### Task
Please collect every line of the material below that contains the word "preservation", and copy each such line in full.

.....

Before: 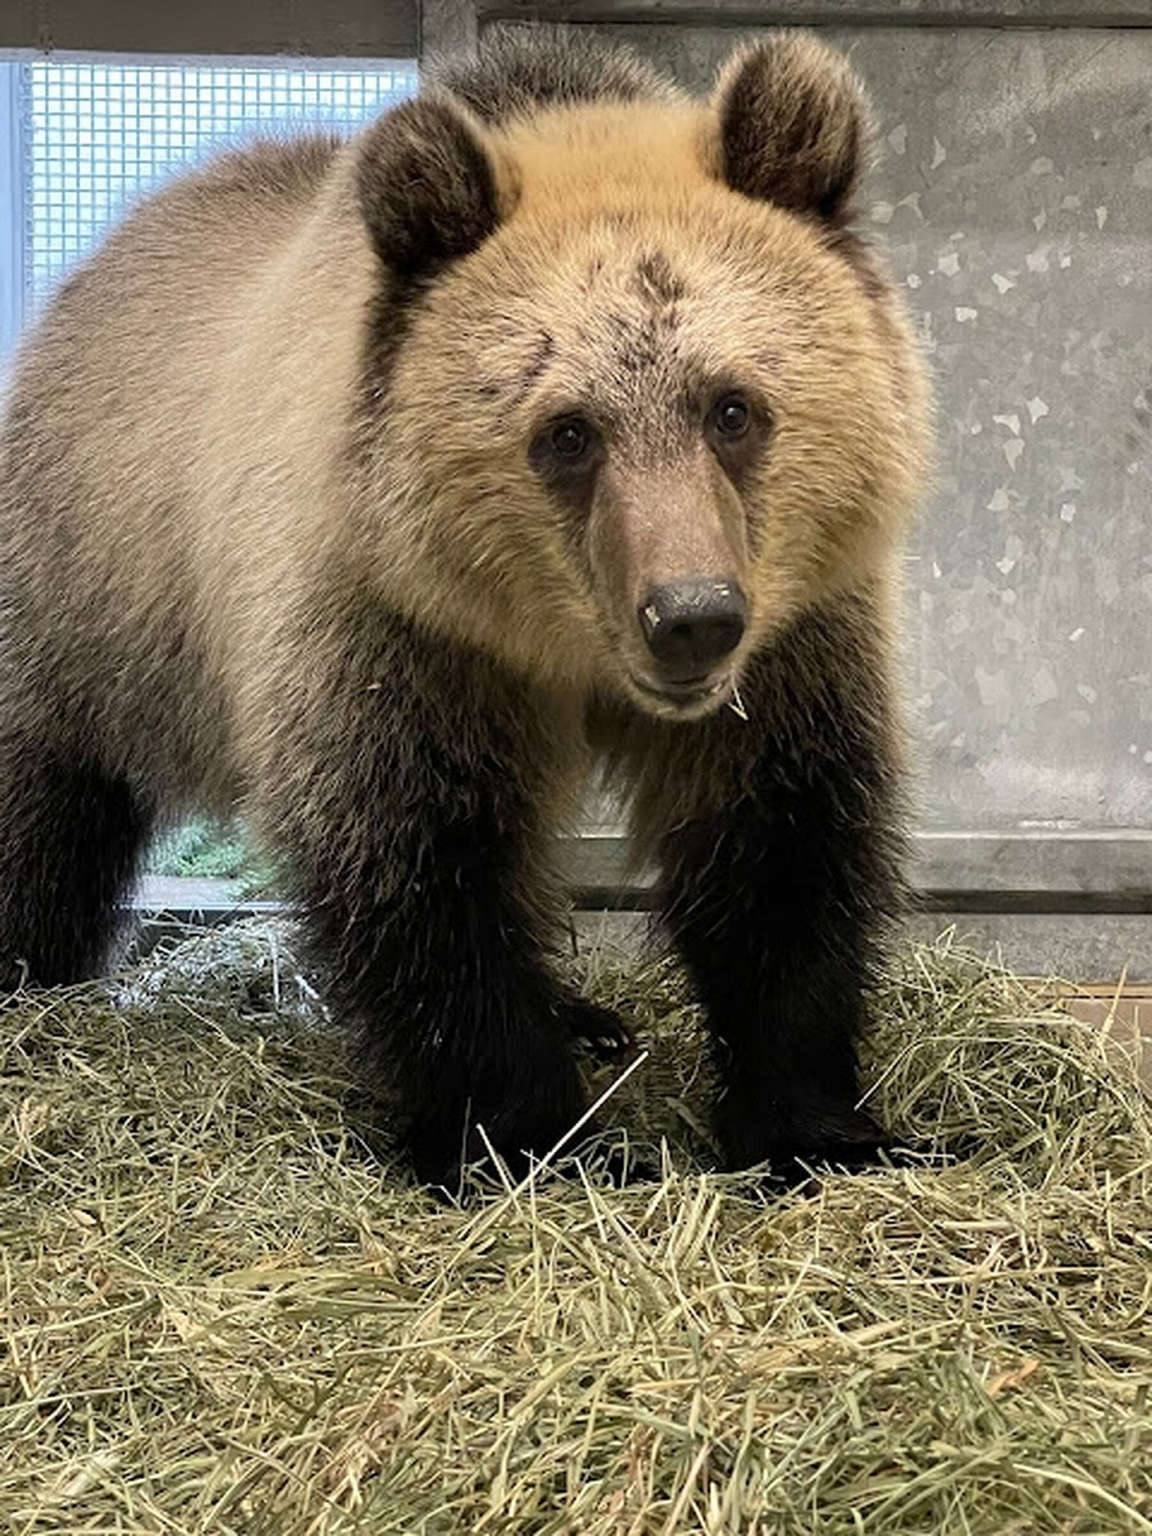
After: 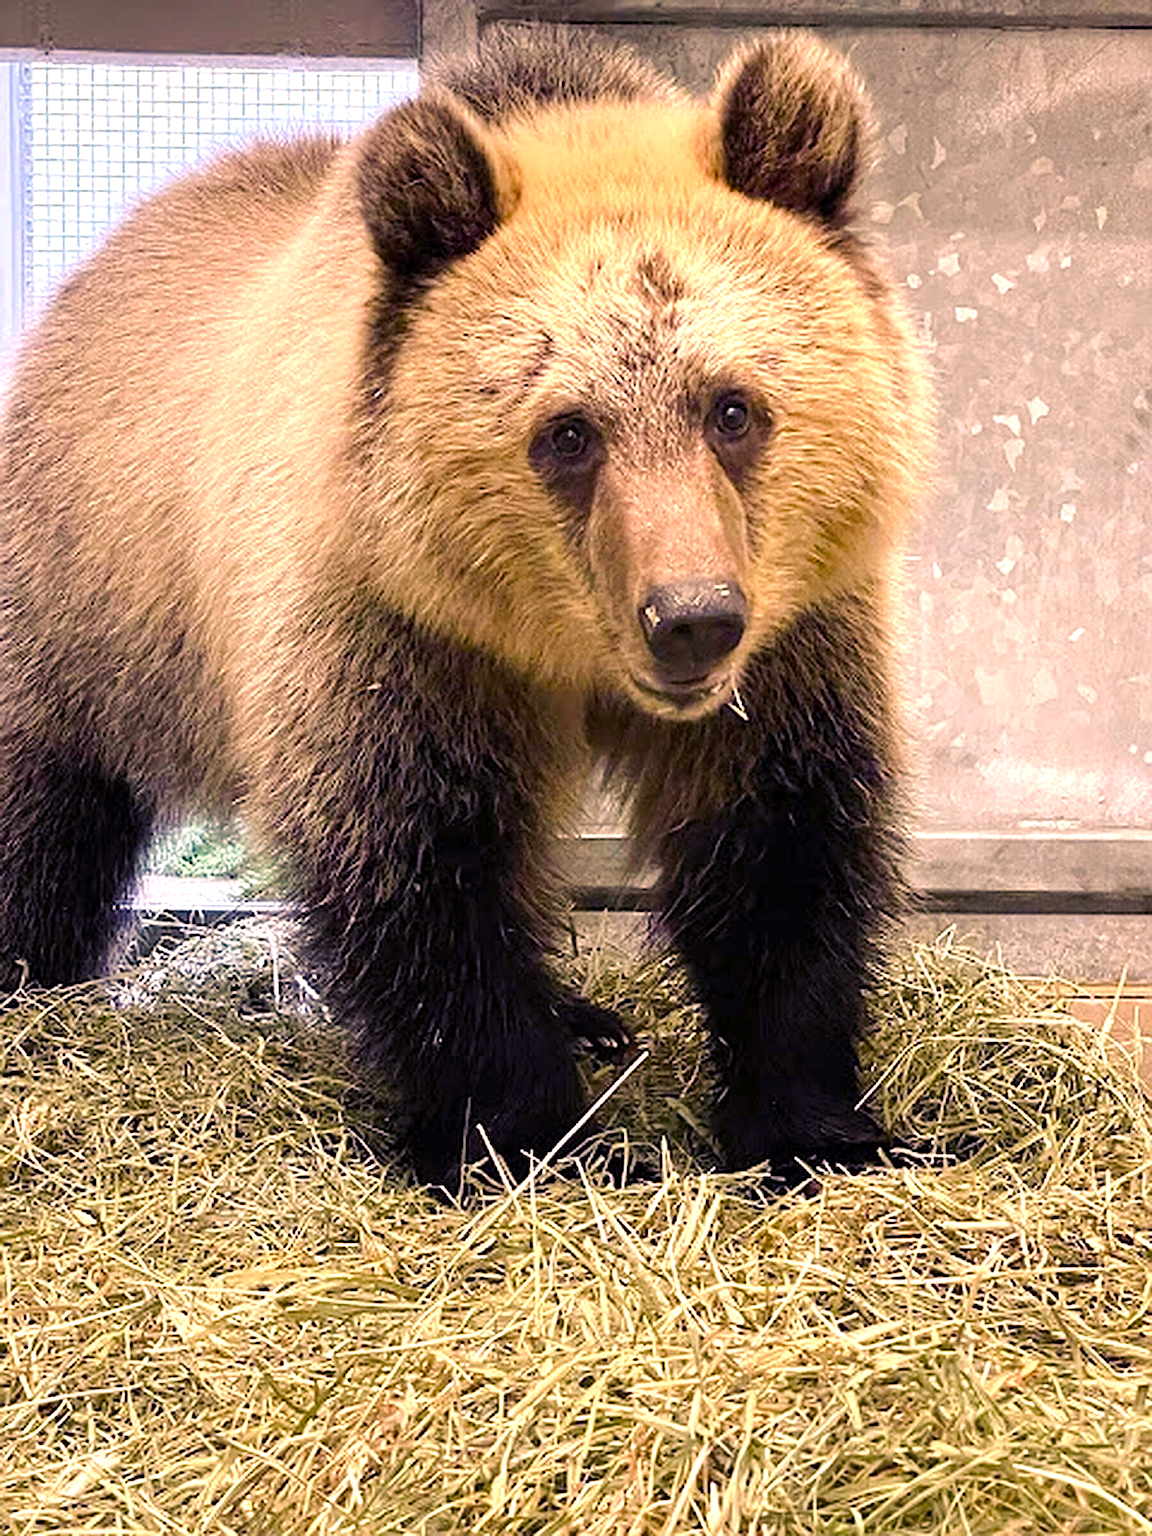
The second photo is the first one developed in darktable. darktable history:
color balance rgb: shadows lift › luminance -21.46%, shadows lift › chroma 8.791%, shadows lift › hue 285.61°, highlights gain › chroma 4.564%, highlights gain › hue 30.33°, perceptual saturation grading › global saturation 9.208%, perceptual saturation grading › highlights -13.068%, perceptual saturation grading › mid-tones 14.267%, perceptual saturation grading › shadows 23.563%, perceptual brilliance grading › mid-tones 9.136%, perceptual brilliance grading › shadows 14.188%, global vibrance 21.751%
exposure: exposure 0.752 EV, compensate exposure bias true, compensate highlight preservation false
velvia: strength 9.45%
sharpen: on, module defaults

.....

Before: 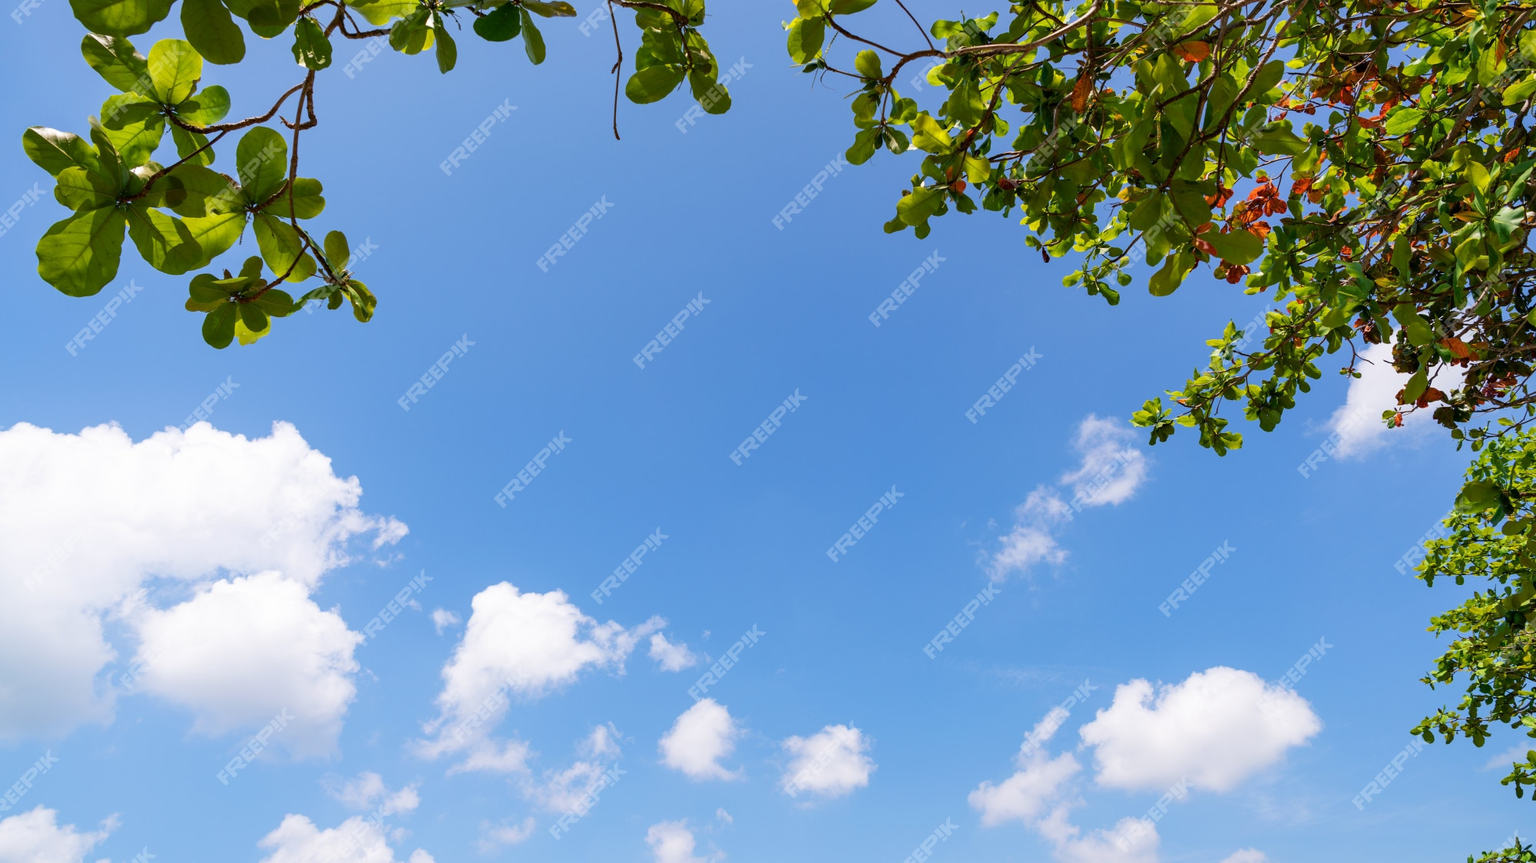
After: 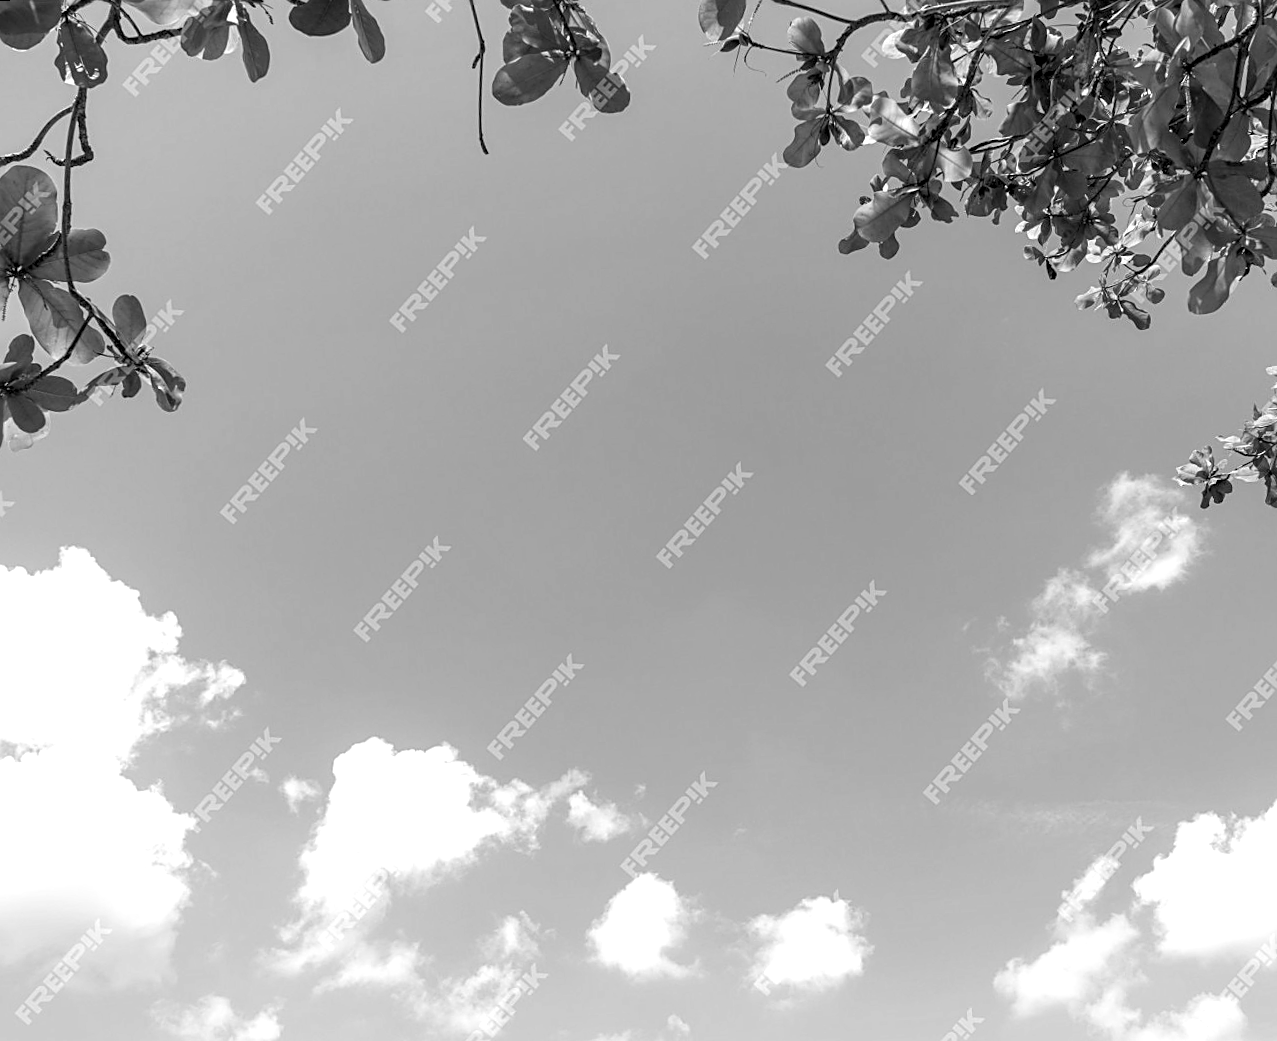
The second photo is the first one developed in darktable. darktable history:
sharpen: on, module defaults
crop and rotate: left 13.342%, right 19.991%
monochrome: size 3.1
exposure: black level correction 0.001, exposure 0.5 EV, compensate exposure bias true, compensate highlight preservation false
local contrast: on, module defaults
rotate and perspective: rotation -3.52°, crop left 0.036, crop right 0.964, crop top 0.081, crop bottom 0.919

.....

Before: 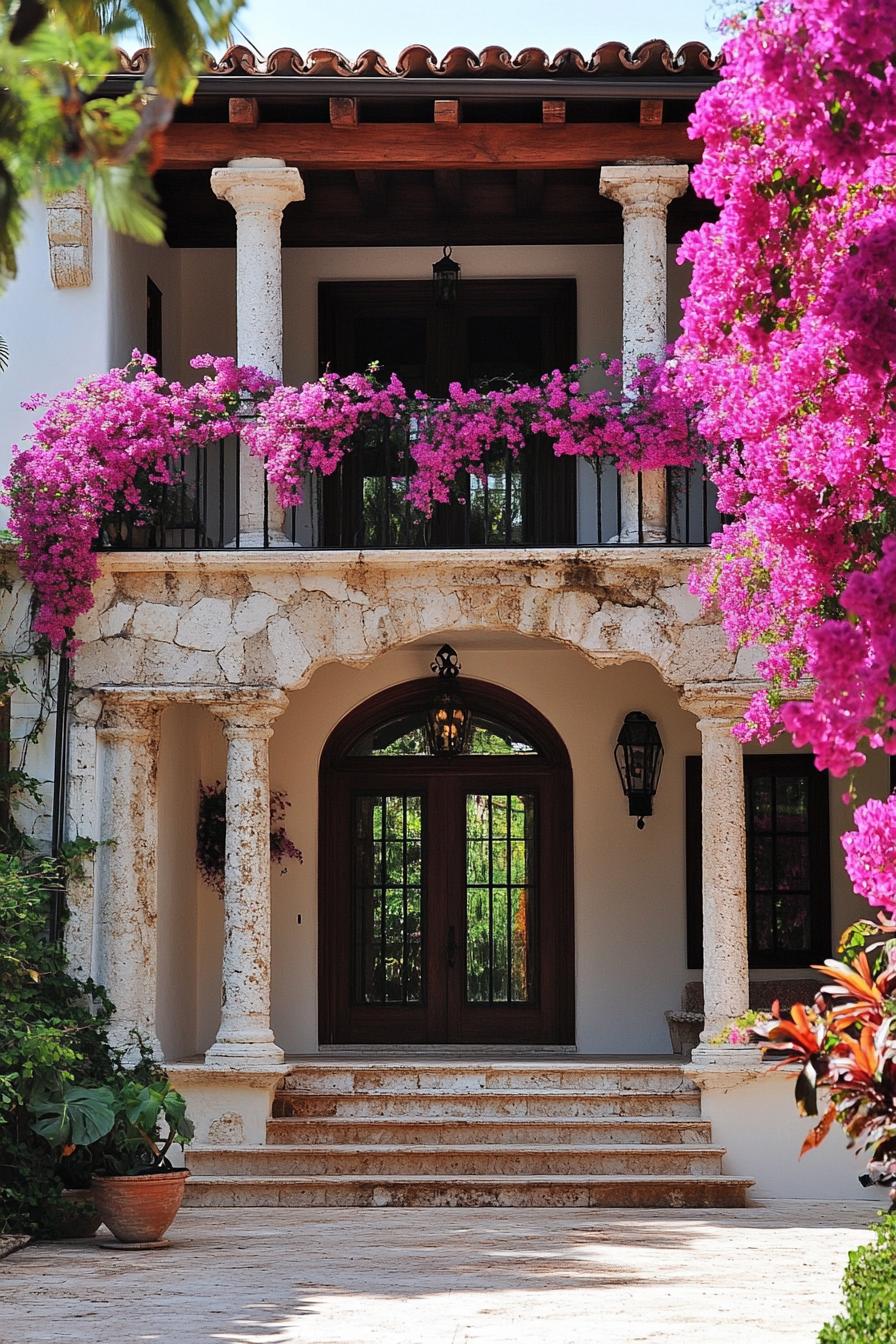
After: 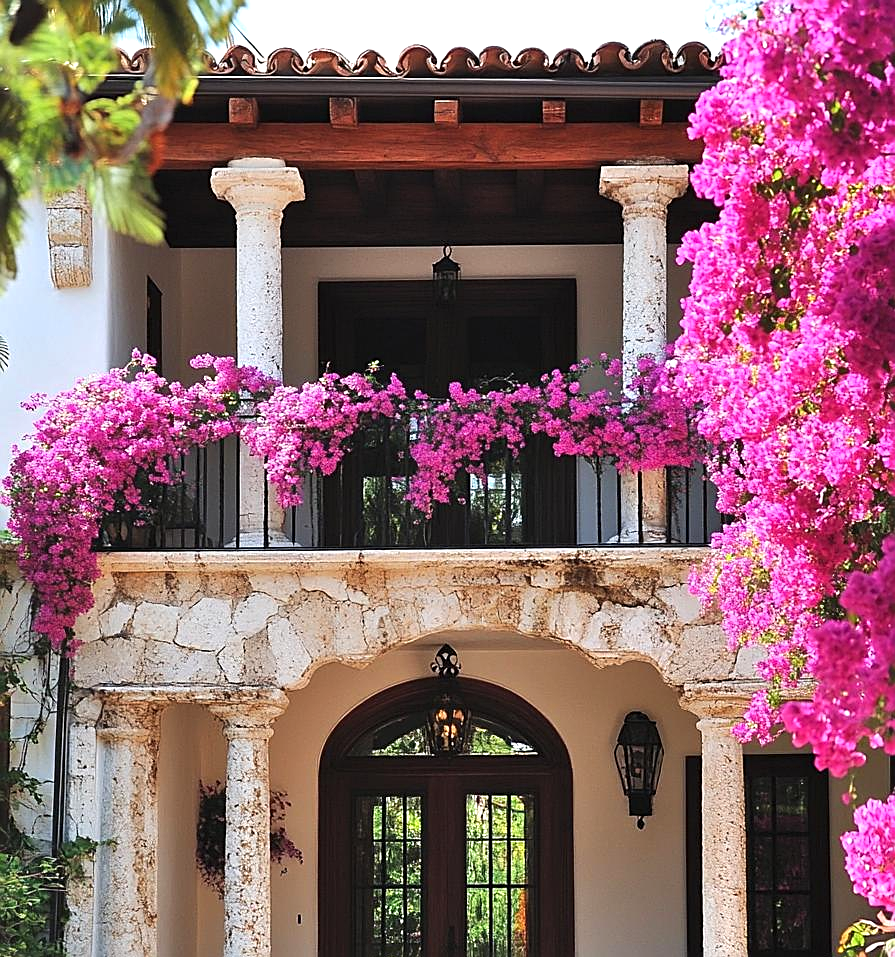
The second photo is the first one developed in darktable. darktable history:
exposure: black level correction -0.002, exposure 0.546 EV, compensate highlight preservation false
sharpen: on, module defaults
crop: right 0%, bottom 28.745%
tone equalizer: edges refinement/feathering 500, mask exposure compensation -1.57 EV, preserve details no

.....

### Task output
exposure: exposure 0.752 EV, compensate exposure bias true, compensate highlight preservation false
exposure: black level correction 0.001, exposure 0.5 EV, compensate exposure bias true, compensate highlight preservation false
exposure: black level correction -0.002, exposure 0.546 EV, compensate highlight preservation false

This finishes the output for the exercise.